홈으로 돌아가기
Remote team scheduling guide

How to find a workable meeting window across multiple time zones

Remote teams rarely fail because they cannot convert time zones. They fail because nobody agrees on whose morning, lunch, or evening should absorb the scheduling cost.

Overlap quality matters more than raw time conversion

A technically correct converted time can still be a poor meeting time if it consistently lands outside acceptable working hours for one region.

Use a reference timezone for recurring meetings

Teams reduce confusion when recurring sessions anchor to a known reference city or timezone instead of a rotating local interpretation.

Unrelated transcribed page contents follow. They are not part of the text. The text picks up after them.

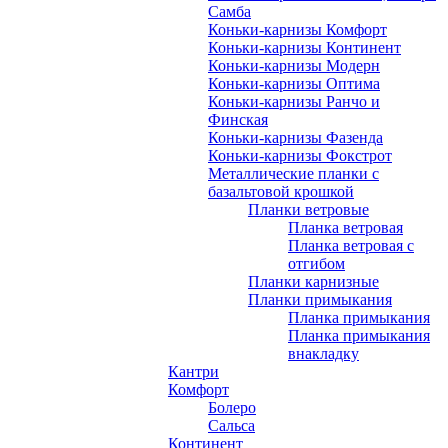
Самба
Коньки-карнизы Комфорт
Коньки-карнизы Континент
Коньки-карнизы Модерн
Коньки-карнизы Оптима
Коньки-карнизы Ранчо и
Финская
Коньки-карнизы Фазенда
Коньки-карнизы Фокстрот
Металлические планки с
базальтовой крошкой
Планки ветровые
Планка ветровая
Планка ветровая с
отгибом
Планки карнизные
Планки примыкания
Планка примыкания
Планка примыкания
внакладку
Кантри
Комфорт
Болеро
Сальса
Континент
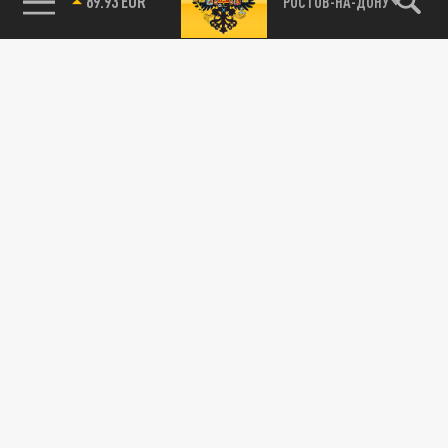
РОСТОВ-НА-ДОНУ
85.64 BRENT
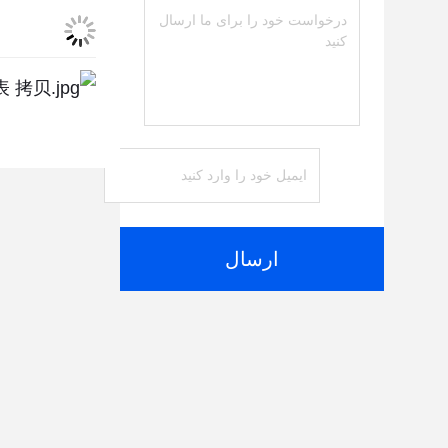
ارسال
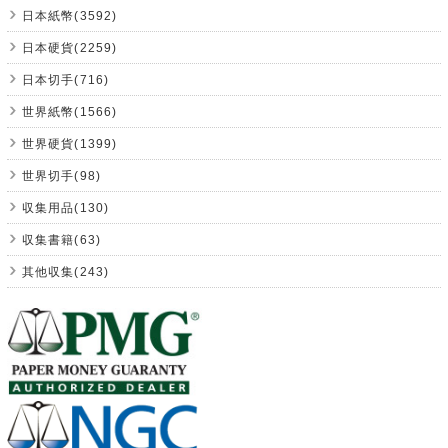
日本紙幣(3592)
日本硬貨(2259)
日本切手(716)
世界紙幣(1566)
世界硬貨(1399)
世界切手(98)
収集用品(130)
収集書籍(63)
其他収集(243)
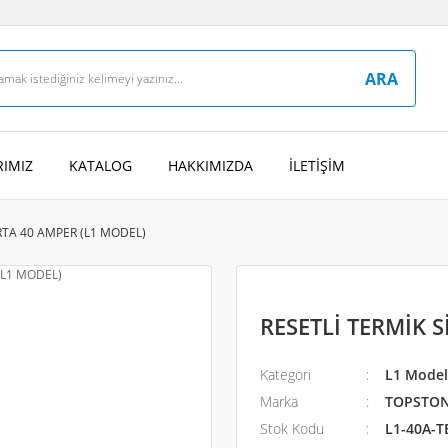
ARA
IMIZ
KATALOG
HAKKIMIZDA
İLETİŞİM
RTA 40 AMPER (L1 MODEL)
RESETLİ TERMİK 
Kategori
L1 Model
Marka
TOPSTO
Stok Kodu
L1-40A-T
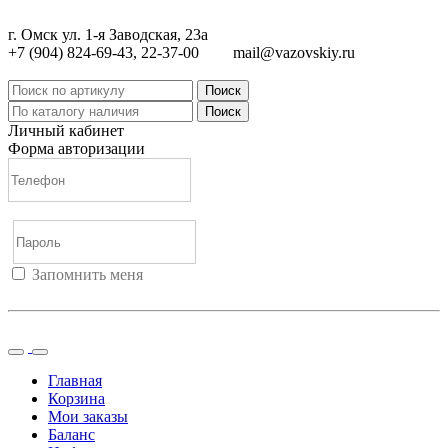
г. Омск ул. 1-я Заводская, 23а
+7 (904) 824-69-43, 22-37-00
mail@vazovskiy.ru
Поиск
Поиск
Личный кабинет
Форма авторизации
Запомнить меня
Войти
Регистрация
Не помню пароль
Главная
Корзина
Мои заказы
Баланс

Travel, daylight saving, and handoff times all change availability

Scheduling rules that work one month may fail after daylight saving changes or when a project adds a new region to the approval chain.

Start with acceptable windows, not just local times

Define the earliest and latest reasonable meeting hour for each region before comparing clocks. That turns scheduling into a fairness conversation instead of a conversion exercise.

Once those guardrails are visible, the time zone converter becomes much more useful because you are evaluating realistic candidate windows.

Handle recurring meetings differently from one-off handoffs

Recurring meetings benefit from consistency, while launch-day handoffs sometimes justify unusual hours. Treating those cases as the same problem usually burns trust with one team.

A good practice is to keep recurring meetings predictable and reserve exceptional times for exceptional events.

Watch for daylight saving and regional holiday collisions

Time zone overlap can shift by an hour with no intentional change from your team. If you manage global projects, check daylight saving boundaries and local holidays before locking important calls.

That is why overlap planning often benefits from pairing the time zone converter with business-day and holiday checks.

자주 묻는 질문

Common planning questions

What is the best way to schedule recurring global meetings?

Pick a reference timezone, define acceptable working-hour boundaries per region, and review the schedule whenever daylight saving changes in any participating location.

Why does the overlap window move during the year?

Because not every country changes daylight saving on the same date, and some regions do not use it at all.

Should I optimize for one team or rotate the inconvenience?

For recurring cross-functional work, rotating inconvenience is often healthier. For mission-critical handoffs, optimize for the team that must act immediately after the meeting.